Entries shown
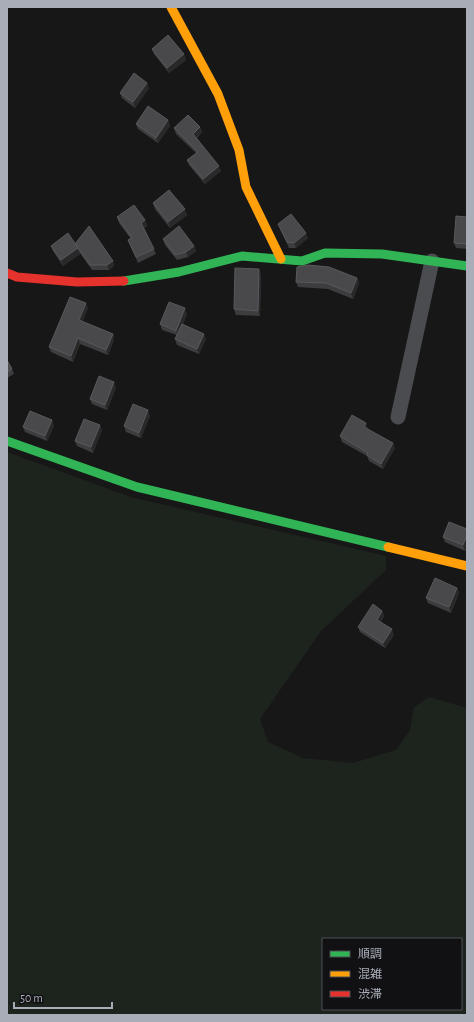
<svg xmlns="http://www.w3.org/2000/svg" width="474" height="1022" viewBox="0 0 474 1022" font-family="'Alegreya Sans','Noto Sans JP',sans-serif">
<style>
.green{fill:#1d241e;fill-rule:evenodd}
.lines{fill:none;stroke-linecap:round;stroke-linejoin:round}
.street{stroke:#4b4c50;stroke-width:15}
.fast{stroke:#30b455;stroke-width:9}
.slow{stroke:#ff9f0a;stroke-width:9}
.jam{stroke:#e5322d;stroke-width:9}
.wall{fill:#3d3d3f}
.shaded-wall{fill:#29292a}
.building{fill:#49494c;stroke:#58595d}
</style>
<rect width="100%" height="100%" fill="#171717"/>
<path class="green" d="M7 452 131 497 386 556V570L321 631 260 719 268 742 303 758 353 763 396 750 410 730 414 707 429 697 467 708V1015H7ZM323 939H461V1009H323Z"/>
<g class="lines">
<path class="street" d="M398 417 432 261"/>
<path class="fast" d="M124 281 179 272 242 256 302 261 325 253 382 254 467 266
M7 441 137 487 388 547"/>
<path class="slow" d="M171 7 218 94 239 150 246 187 281 259
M388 547 467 566"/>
<path class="jam" d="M7 273 17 277 77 282 124 281"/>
</g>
<path class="wall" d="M152 49 184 54 186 60 169 73 154 54Z
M149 88 135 108 122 98 120 93Z
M168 120 170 126 158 143 138 129 136 124Z
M200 127 202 132 197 138 221 171 205 184 189 165 187 160 196 153 176 134 174 128Z
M153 203 187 215 170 228 155 209Z
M117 217 145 220 147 226 144 228 156 254 138 263 128 240 131 239 119 223Z
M467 217V249L456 248 454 243Z
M278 224 308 238 296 248H289Z
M163 239 194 246 196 251 188 257 177 260 165 245Z
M75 244 113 261 114 266 109 270H92L80 253V254L63 266 53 251 51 246Z
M261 275 260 316 236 315 234 309Z
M357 278 359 283 353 299 328 289 298 287 296 282Z
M88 308 82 322 113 334 114 340 108 355 80 344 73 362 51 352 49 347Z
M187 314 183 324 206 339 199 354 177 345 175 339 177 335 162 330 160 324Z
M7 360 12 369 14 374 7 378Z
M116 388 107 410 92 404 90 399Z
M150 416 141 438 126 432 124 426Z
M52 420 54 426 47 441 25 432 23 427Z
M368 429 395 448 383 469 369 461 367 456 342 442 340 436Z
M102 430 93 453 77 446 75 441Z
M467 529V545L465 551 445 542 443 537Z
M457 588 459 593 451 613 428 603 426 598Z
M382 611 384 616 381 622 394 635 385 648 360 632 358 627Z"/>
<path class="shaded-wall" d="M184 54 186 60 169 73 167 68Z
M147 83 149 88 135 108 133 102Z
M168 120 170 126 158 143 156 138Z
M200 127 202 132 195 139 193 134Z
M219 166 221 171 205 184 203 179Z
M185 209 187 215 170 228 168 222Z
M145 220 147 226 143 228 141 223Z
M306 233 308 238 296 248 294 243Z
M194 246 196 251 188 257 186 252Z
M78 248 80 254 63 266 61 260Z
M113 261 114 266 109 270 107 265Z
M259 269 261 275 260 316 258 311Z
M357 278 359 283 353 299 351 293Z
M86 303 88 308 81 326 79 320Z
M185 308 187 314 178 336 176 331Z
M113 334 114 340 108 355 106 350Z
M204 334 206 339 199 354 197 349Z
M78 338 80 344 73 362 71 356Z
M114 382 116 388 107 410 105 405Z
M148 410 150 416 141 438 139 433Z
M52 420 54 426 47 441 45 436Z
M366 423 368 429 364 427Z
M100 425 102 430 93 453 91 447Z
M393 443 395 448 383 469 381 464Z
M467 535V545L465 551 463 545Z
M457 588 459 593 451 613 449 607Z
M382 611 384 616 379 625 377 620Z
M392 629 394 635 385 648 383 643Z"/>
<path class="building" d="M168 35 184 54 167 68 152 49Z
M134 73 147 83 133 102 120 93Z
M148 106 168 120 156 138 136 124Z
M188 115 200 127 193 134 219 166 203 179 187 160 198 152 174 128Z
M169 190 185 209 168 222 153 203Z
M134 205 145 220 141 223 154 249 136 257 128 240 132 238 117 217Z
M291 214 306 233 294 243 287 242 278 224Z
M456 216 467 217V244L454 243Z
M89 226 113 261 107 265H90L75 244Z
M179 226 194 246 186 252 175 255 163 239Z
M68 233 78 248 61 260 51 246Z
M308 265 329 267 357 278 351 293 326 283 296 282 297 267Z
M235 268 259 269 258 311 234 309Z
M70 297 86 303 79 320 113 334 106 350 78 338 71 356 49 347Z
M169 302 185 308 176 331 160 324Z
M182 324 204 334 197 349 175 339Z
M7 360 12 369 7 372Z
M99 376 114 382 105 405 90 399Z
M133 404 148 410 139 433 124 426Z
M30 411 52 420 45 436 23 427Z
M352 415 366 423 364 427 393 443 381 464 367 455 368 453 340 436Z
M84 419 100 425 91 447 75 441Z
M449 522 467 529V535L463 545 443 537Z
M435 578 457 588 449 607 426 598Z
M373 604 382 611 377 620 392 629 383 643 358 627Z"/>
<rect width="474" height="1022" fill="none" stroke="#a8adb8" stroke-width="16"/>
<rect x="322" y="938" width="140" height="72" fill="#111113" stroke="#4d4f55"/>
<rect x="330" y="951" width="20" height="6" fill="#30b455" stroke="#4d4f55"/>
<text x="358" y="958" font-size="12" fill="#a8adb8">順調</text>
<rect x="330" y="971" width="20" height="6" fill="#ff9f0a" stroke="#4d4f55"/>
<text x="358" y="978" font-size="12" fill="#a8adb8">混雑</text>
<rect x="330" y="991" width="20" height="6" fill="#e5322d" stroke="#4d4f55"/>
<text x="358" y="998" font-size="12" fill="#a8adb8">渋滞</text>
<path d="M14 1002v6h98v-6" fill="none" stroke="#a8adb8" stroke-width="2"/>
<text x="20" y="1002" font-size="12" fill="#a8adb8" stroke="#111113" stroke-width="3" paint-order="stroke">50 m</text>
</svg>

What to work on
If a line in the records contains the word "lines", copy it out.

Written solution
.lines{fill:none;stroke-linecap:round;stroke-linejoin:round}
<g class="lines">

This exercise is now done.